Significant Practical Value: The 4.5x speedup in Arabic decoding has direct, practical utility for real-world deployment.

Limitations & Future Work¶

The efficacy of the method was only validated on Arabic; generalizability to other low-resource languages (e.g., Hindi, Swahili) remains untested.
The model has not been systematically evaluated by native Arabic speakers; fluency and cultural appropriateness in real-world scenarios require further validation.
The training utilized 2,368 Ascend 910A GPUs, indicating high resource requirements and a high barrier to replication.
The 16-stage step-by-step training significantly increases engineering complexity compared to end-to-end training. The choice of hyperparameters (number of stages, tokens per stage, language ratio schedule) remains relatively ad hoc.

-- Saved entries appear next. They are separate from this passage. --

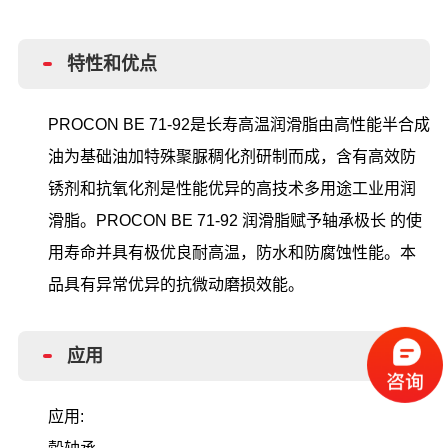
特性和优点
PROCON BE 71-92是长寿高温润滑脂由高性能半合成
油为基础油加特殊聚脲稠化剂研制而成，含有高效防
锈剂和抗氧化剂是性能优异的高技术多用途工业用润
滑脂。PROCON BE 71-92 润滑脂赋予轴承极长 的使
用寿命并具有极优良耐高温，防水和防腐蚀性能。本
品具有异常优异的抗微动磨损效能。
应用
应用
: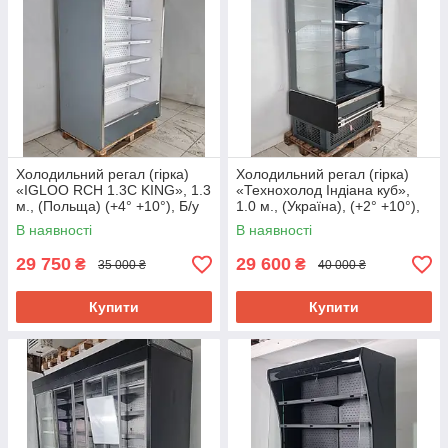
Холодильний регал (гірка)
Холодильний регал (гірка)
«IGLOO RCH 1.3C KING», 1.3
«Технохолод Індіана куб»,
м., (Польща) (+4° +10°), Б/у
1.0 м., (Україна), (+2° +10°),
Б/у
В наявності
В наявності
29 750
29 600
₴
₴
35 000 ₴
40 000 ₴
Купити
Купити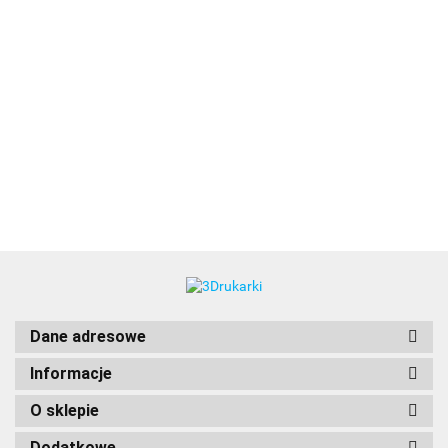
3DLAC
Dane adresowe
Informacje
O sklepie
Dodatkowe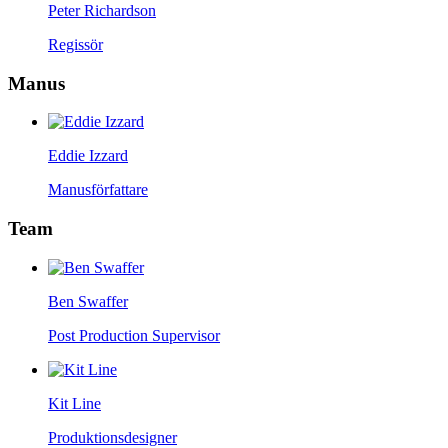
Peter Richardson
Regissör
Manus
Eddie Izzard
Manusförfattare
Team
Ben Swaffer
Post Production Supervisor
Kit Line
Produktionsdesigner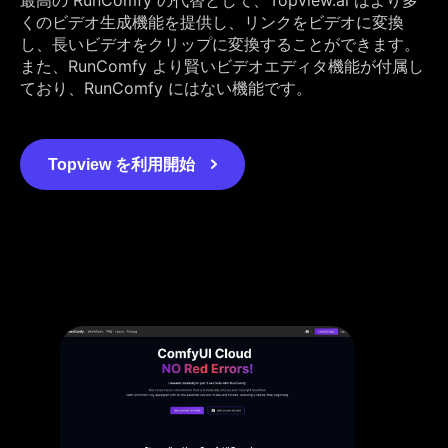
くのビデオ生成機能を提供し、リンクをビデオに変換
し、長いビデオをクリップに変換することができます。
また、RunComfy より賢いビデオエディタ機能が付属し
ており、RunComfy にはない機能です。
Topview を利用開始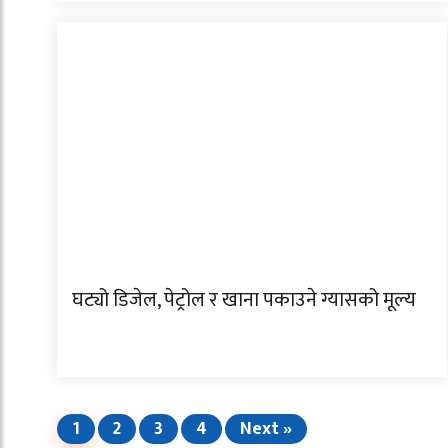
घट्यो डिजेल, पेट्रोल र खाना पकाउने ग्यासको मूल्य
1
2
3
4
Next »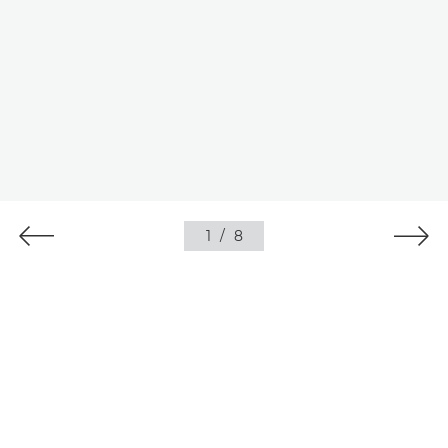
1
/
8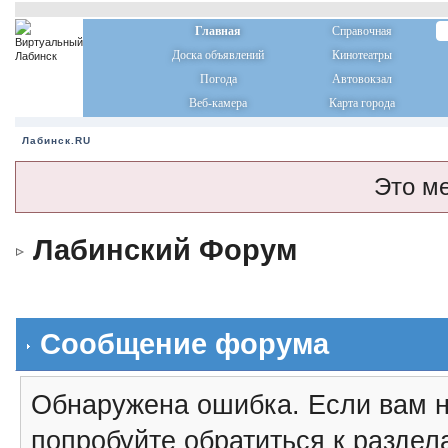
Главная
Справочная
Доска объявлений
Кинотеатры
Погода
Автовокзал
Веб-камера
Карта города
Лабинск.RU
Это м
Лабинский Форум
Сообщение форума
Обнаружена ошибка. Если вам н
попробуйте обратиться к разде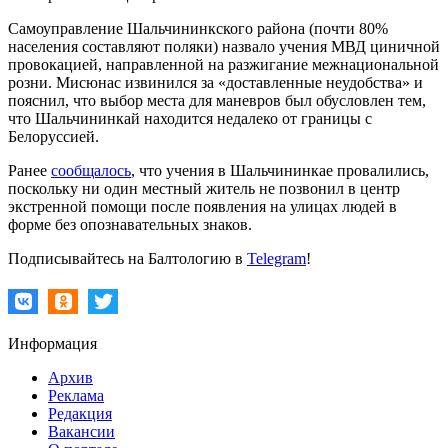
Самоуправление Шальчининкского района (почти 80%
населения составляют поляки) назвало учения МВД циничной
провокацией, направленной на разжигание межнациональной
розни. Мисюнас извинился за «доставленные неудобства» и
пояснил, что выбор места для маневров был обусловлен тем,
что Шальчининкай находится недалеко от границы с
Белоруссией.
Ранее
сообщалось
, что учения в Шальчининкае провалились,
поскольку ни один местный житель не позвонил в центр
экстренной помощи после появления на улицах людей в
форме без опознавательных знаков.
Подписывайтесь на Балтологию в
Telegram
!
Информация
Архив
Реклама
Редакция
Вакансии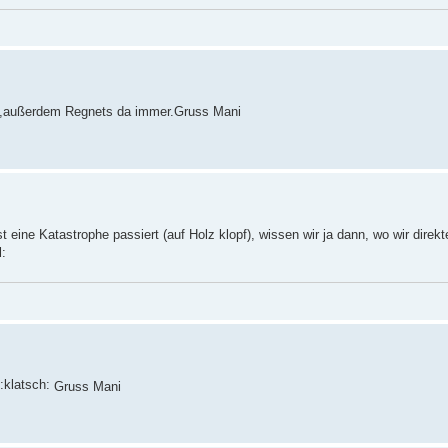
ub ,außerdem Regnets da immer.Gruss Mani
st eine Katastrophe passiert (auf Holz klopf), wissen wir ja dann, wo wir direk
Gruss Mani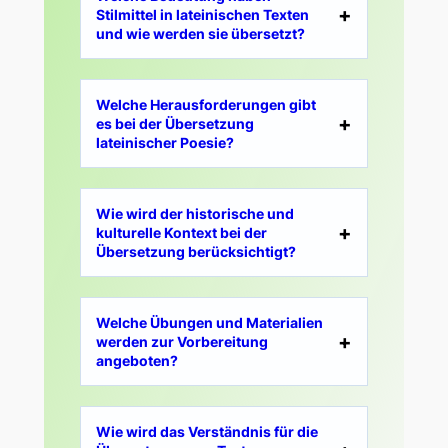
Stilmittel in lateinischen Texten
und wie werden sie übersetzt?
Welche Herausforderungen gibt
es bei der Übersetzung
lateinischer Poesie?
Wie wird der historische und
kulturelle Kontext bei der
Übersetzung berücksichtigt?
Welche Übungen und Materialien
werden zur Vorbereitung
angeboten?
Wie wird das Verständnis für die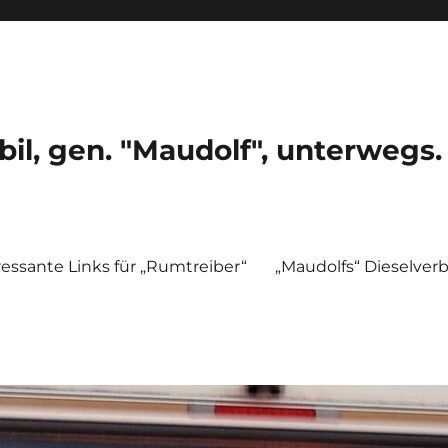
, gen. "Maudolf", unterwegs.
ressante Links für „Rumtreiber“
„Maudolfs“ Dieselver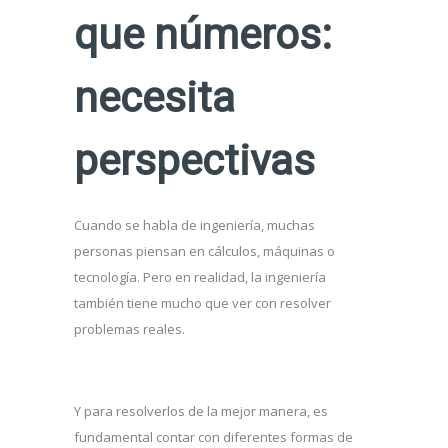
que números:
necesita
perspectivas
Cuando se habla de ingeniería, muchas
personas piensan en cálculos, máquinas o
tecnología. Pero en realidad, la ingeniería
también tiene mucho que ver con resolver
problemas reales.
Y para resolverlos de la mejor manera, es
fundamental contar con diferentes formas de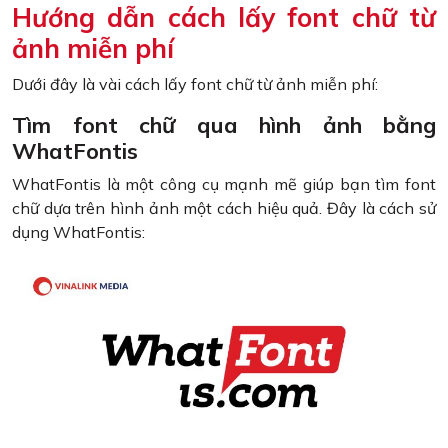
Hướng dẫn cách lấy font chữ từ
ảnh miễn phí
Dưới đây là vài cách lấy font chữ từ ảnh miễn phí:
Tìm font chữ qua hình ảnh bằng
WhatFontis
WhatFontis là một công cụ mạnh mẽ giúp bạn tìm font
chữ dựa trên hình ảnh một cách hiệu quả. Đây là cách sử
dụng WhatFontis: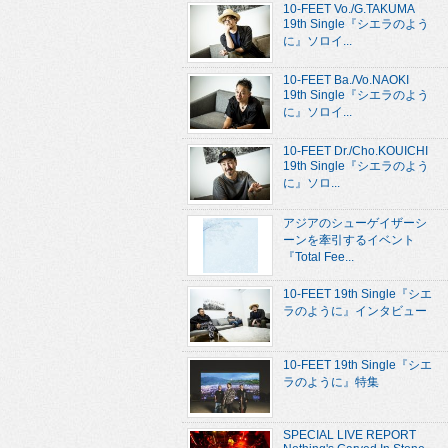
10-FEET Vo./G.TAKUMA
19th Single『シエラのよう
に』ソロイ...
10-FEET Ba./Vo.NAOKI
19th Single『シエラのよう
に』ソロイ...
10-FEET Dr./Cho.KOUICHI
19th Single『シエラのよう
に』ソロ...
アジアのシューゲイザーシ
ーンを牽引するイベント
『Total Fee...
10-FEET 19th Single『シエ
ラのように』インタビュー
10-FEET 19th Single『シエ
ラのように』特集
SPECIAL LIVE REPORT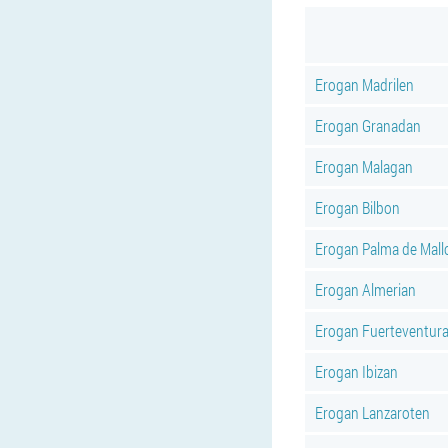
Erogan Madrilen
Erogan Granadan
Erogan Malagan
Erogan Bilbon
Erogan Palma de Mall
Erogan Almerian
Erogan Fuerteventur
Erogan Ibizan
Erogan Lanzaroten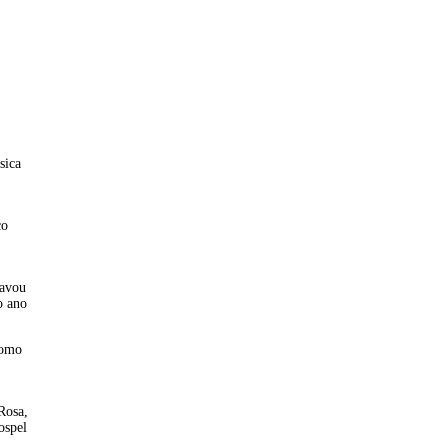
sica
co
ravou
o ano
como
Rosa,
ospel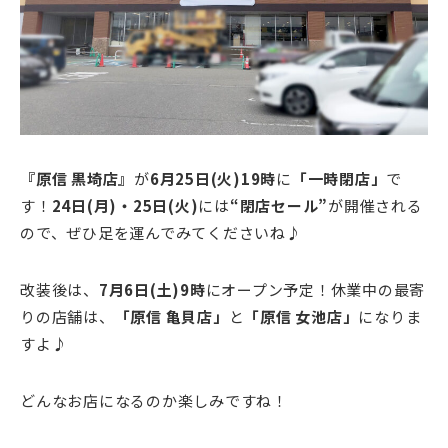
『原信
黒埼店』
が
6月25日(火)19時
に
「一時閉店」
で
す！
24日(月)・25日(火)
には
“閉店セール”
が開催される
ので、ぜひ足を運んでみてくださいね♪
改装後は、
7月6日(土)9時
にオープン予定！休業中の最寄
りの店舗は、
「原信 亀貝店」
と
「原信 女池店」
になりま
すよ♪
どんなお店になるのか楽しみですね！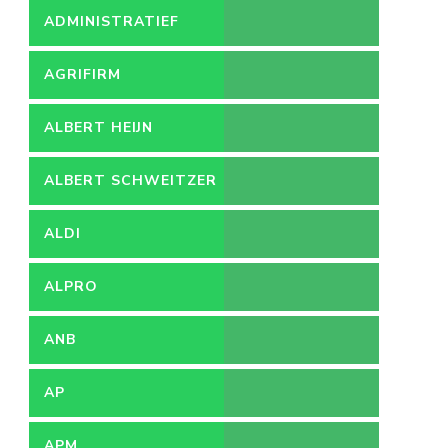
ADMINISTRATIEF
MEDEWERKER
AGRIFIRM
ALBERT HEIJN
ALBERT SCHWEITZER
ZIEKENHUIS
ALDI
ALPRO
ANB
AP
APM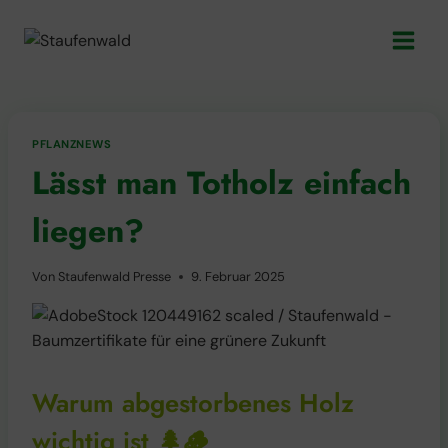
Zum
Inhalt
springen
PFLANZNEWS
Lässt man Totholz einfach
liegen?
Von
Staufenwald Presse
9. Februar 2025
Warum abgestorbenes Holz
wichtig ist 🌲🪵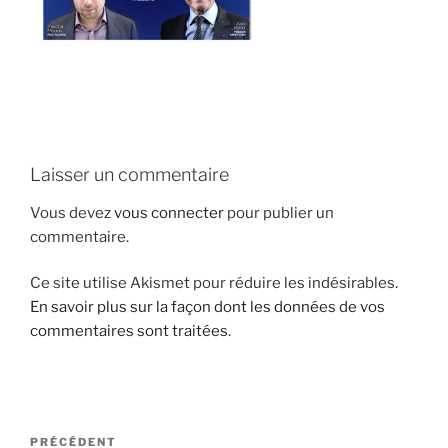
i
p
a
l
Laisser un commentaire
Vous devez
vous connecter
pour publier un
commentaire.
Ce site utilise Akismet pour réduire les indésirables.
En savoir plus sur la façon dont les données de vos
commentaires sont traitées
.
N
A
PRÉCÉDENT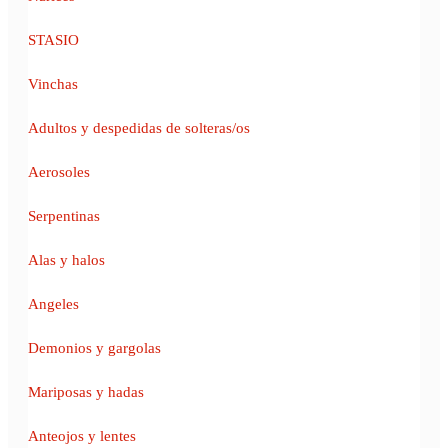
STASIO
Vinchas
Adultos y despedidas de solteras/os
Aerosoles
Serpentinas
Alas y halos
Angeles
Demonios y gargolas
Mariposas y hadas
Anteojos y lentes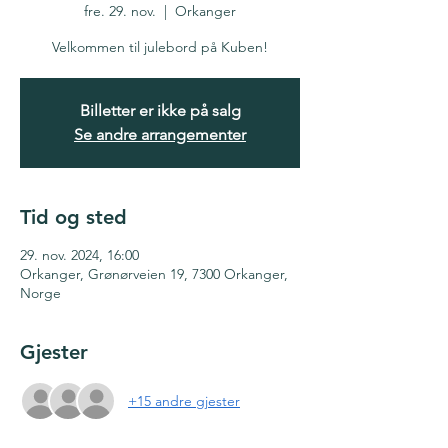
fre. 29. nov.
  |  
Orkanger
Velkommen til julebord på Kuben!
Billetter er ikke på salg
Se andre arrangementer
Tid og sted
29. nov. 2024, 16:00
Orkanger, Grønørveien 19, 7300 Orkanger,
Norge
Gjester
+15 andre gjester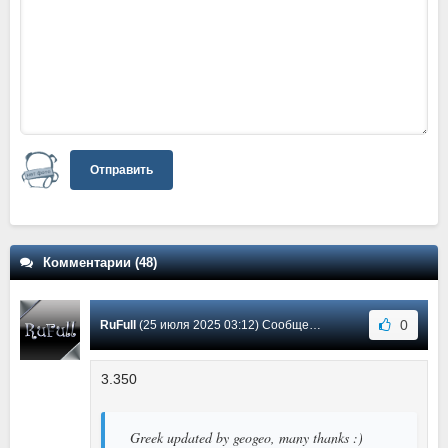
Отправить
Комментарии (48)
0
RuFull
(25 июля 2025 03:12) Сообщение #47
3.350
Greek updated by geogeo, many thanks :)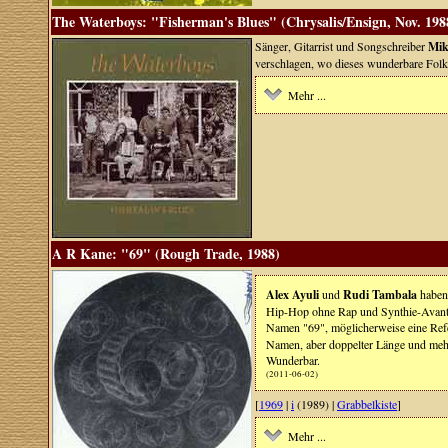
The Waterboys: "Fisherman's Blues" (Chrysalis/Ensign, Nov. 198
Sänger, Gitarrist und Songschreiber
Mik
verschlagen, wo dieses wunderbare Folk
Mehr ...
A R Kane: "69" (Rough Trade, 1988)
Alex Ayuli
und
Rudi Tambala
haben 
Hip-Hop ohne Rap und Synthie-Avantga
Namen "69", möglicherweise eine Ref
Namen, aber doppelter Länge und mehr 
Wunderbar.
(2011-06-02)
[
1969
|
i
(1989) |
Grabbelkiste
]
Mehr ...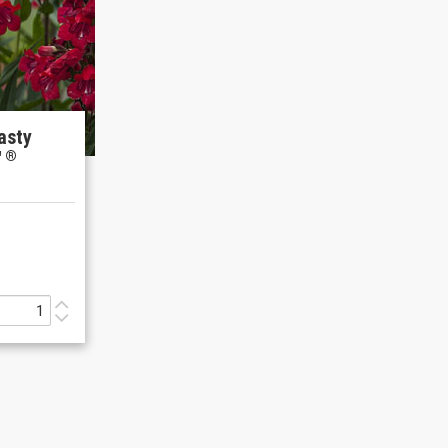
asty
'
®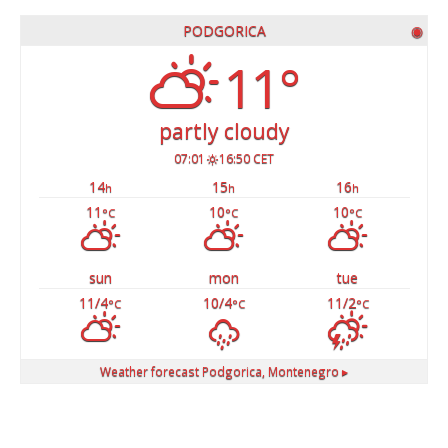
PODGORICA
◉
11°
partly cloudy
07:01
16:50 CET
14
15
16
h
h
h
11
10
10
°C
°C
°C
sun
mon
tue
11/4
10/4
11/2
°C
°C
°C
Weather forecast
Podgorica, Montenegro ▸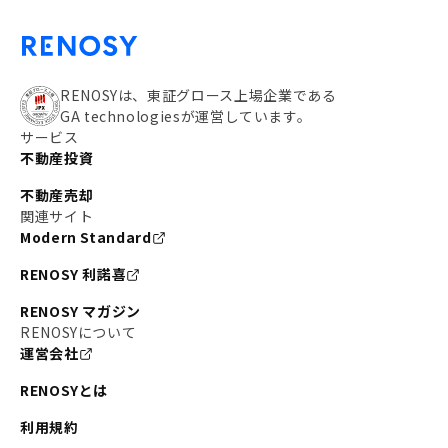
RENOSYは、東証グロース上場企業である
GA technologiesが運営しています。
サービス
不動産投資
不動産売却
関連サイト
Modern Standard
RENOSY 利諾喜
RENOSY マガジン
RENOSYについて
運営会社
RENOSYとは
利用規約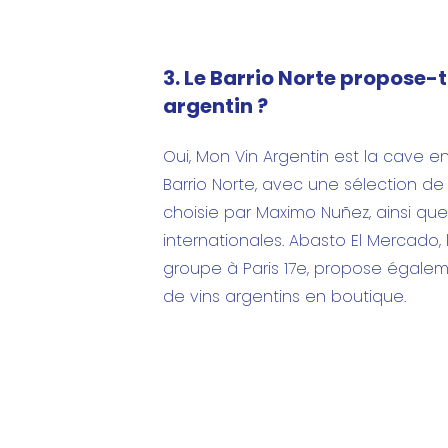
3. Le Barrio Norte propose-t
argentin ?
Oui, Mon Vin Argentin est la cave e
Barrio Norte, avec une sélection de
choisie par Maximo Nuñez, ainsi qu
internationales. Abasto El Mercado, 
groupe à Paris 17e, propose égalem
de vins argentins en boutique.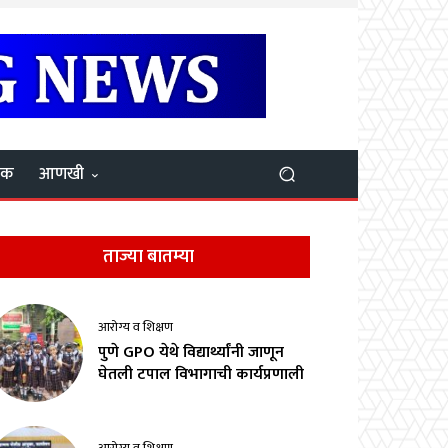
यक
आणखी
ताज्या बातम्या
आरोग्य व शिक्षण
पुणे GPO येथे विद्यार्थ्यांनी जाणून
घेतली टपाल विभागाची कार्यप्रणाली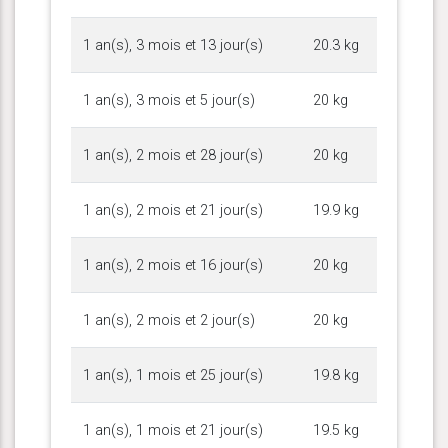
1 an(s), 3 mois et 13 jour(s)
20.3 kg
1 an(s), 3 mois et 5 jour(s)
20 kg
1 an(s), 2 mois et 28 jour(s)
20 kg
1 an(s), 2 mois et 21 jour(s)
19.9 kg
1 an(s), 2 mois et 16 jour(s)
20 kg
1 an(s), 2 mois et 2 jour(s)
20 kg
1 an(s), 1 mois et 25 jour(s)
19.8 kg
1 an(s), 1 mois et 21 jour(s)
19.5 kg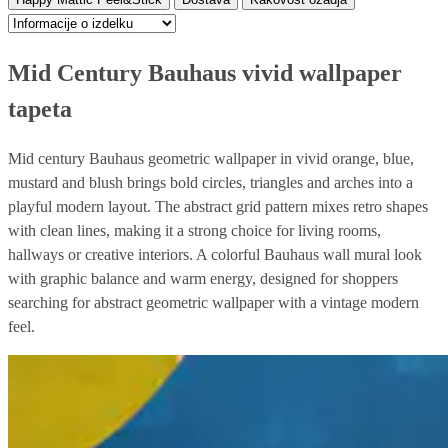
Mid Century Bauhaus vivid wallpaper
tapeta
Mid century Bauhaus geometric wallpaper in vivid orange, blue,
mustard and blush brings bold circles, triangles and arches into a
playful modern layout. The abstract grid pattern mixes retro shapes
with clean lines, making it a strong choice for living rooms,
hallways or creative interiors. A colorful Bauhaus wall mural look
with graphic balance and warm energy, designed for shoppers
searching for abstract geometric wallpaper with a vintage modern
feel.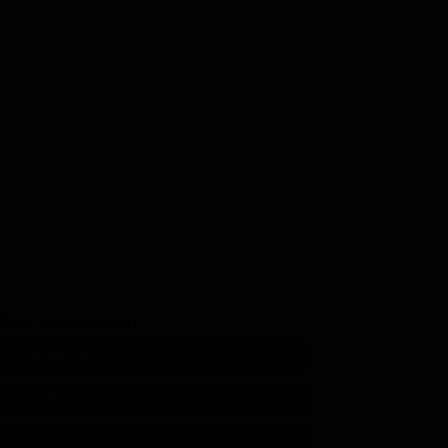
GUICI SUI SOCIAL
540,000
Fans
MI PIACE
550,000
Follower
SEGUI
9,300
Follower
SEGUI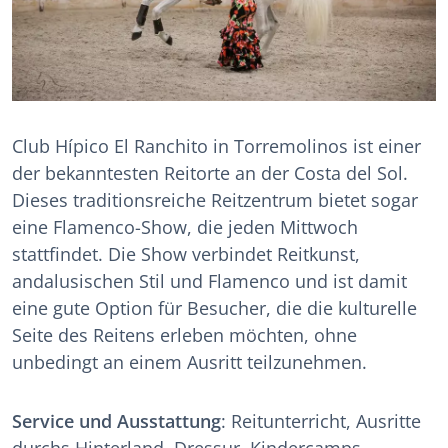
Club Hípico El Ranchito in Torremolinos ist einer
der bekanntesten Reitorte an der Costa del Sol.
Dieses traditionsreiche Reitzentrum bietet sogar
eine Flamenco-Show, die jeden Mittwoch
stattfindet. Die Show verbindet Reitkunst,
andalusischen Stil und Flamenco und ist damit
eine gute Option für Besucher, die die kulturelle
Seite des Reitens erleben möchten, ohne
unbedingt an einem Ausritt teilzunehmen.
Service und Ausstattung
: Reitunterricht, Ausritte
durchs Hinterland, Dressur, Kindercamps,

vs. AceGPT (Huang et al., 2024): AceGPT is also based on LLaMA2 for Arabic adaptation, but using the original vocabulary results in a subword fertility of 5.38 and slow decoding. AraLLaMA reduces the fertility to 1.71 through vocabulary expansion, achieving 4.5x faster decoding and superior performance. AceGPT can be viewed as the direct predecessor to AraLLaMA.
vs. Jais (Sengupta et al., 2023): Jais is a bilingual Arabic-English model pre-trained from scratch (up to 30B parameters), featuring a superior Arabic tokenizer design. However, AraLLaMA-13B outperforms Jais-30B across multiple benchmarks, demonstrating the resource efficiency advantages of the language adaptation paradigm.
vs. Chinese-LLaMA (Cui et al., 2023): Chinese-LLaMA also conducted vocabulary expansion coupled with continual pre-training, but employed a one-time expansion approach. AraLLaMA's progressive strategy proved superior to one-time expansion in ablation studies, establishing a new paradigm for language adaptation research.

Rating¶

Novelty: ⭐⭐⭐ The progressive vocabulary expansion concept is novel and grounded in cognitive science, but the core mechanism remains a combination of BPE and continual pre-training.
Experimental Thoroughness: ⭐⭐⭐⭐ The evaluation is comprehensive, covering tokenizer performance, multiple datasets, models of varying scales, ablation studies, and decoding efficiency analysis.
Writing Quality: ⭐⭐⭐⭐ The narrative flows smoothly by introducing the SLA analogy, and the motivation behind the methodology is clear, supported by rich tables and figures.
Value: ⭐⭐⭐⭐ High practical reference value for LLM adaptation to Arabic and other low-resource languages. The complete open-sourcing further enhances its community impact.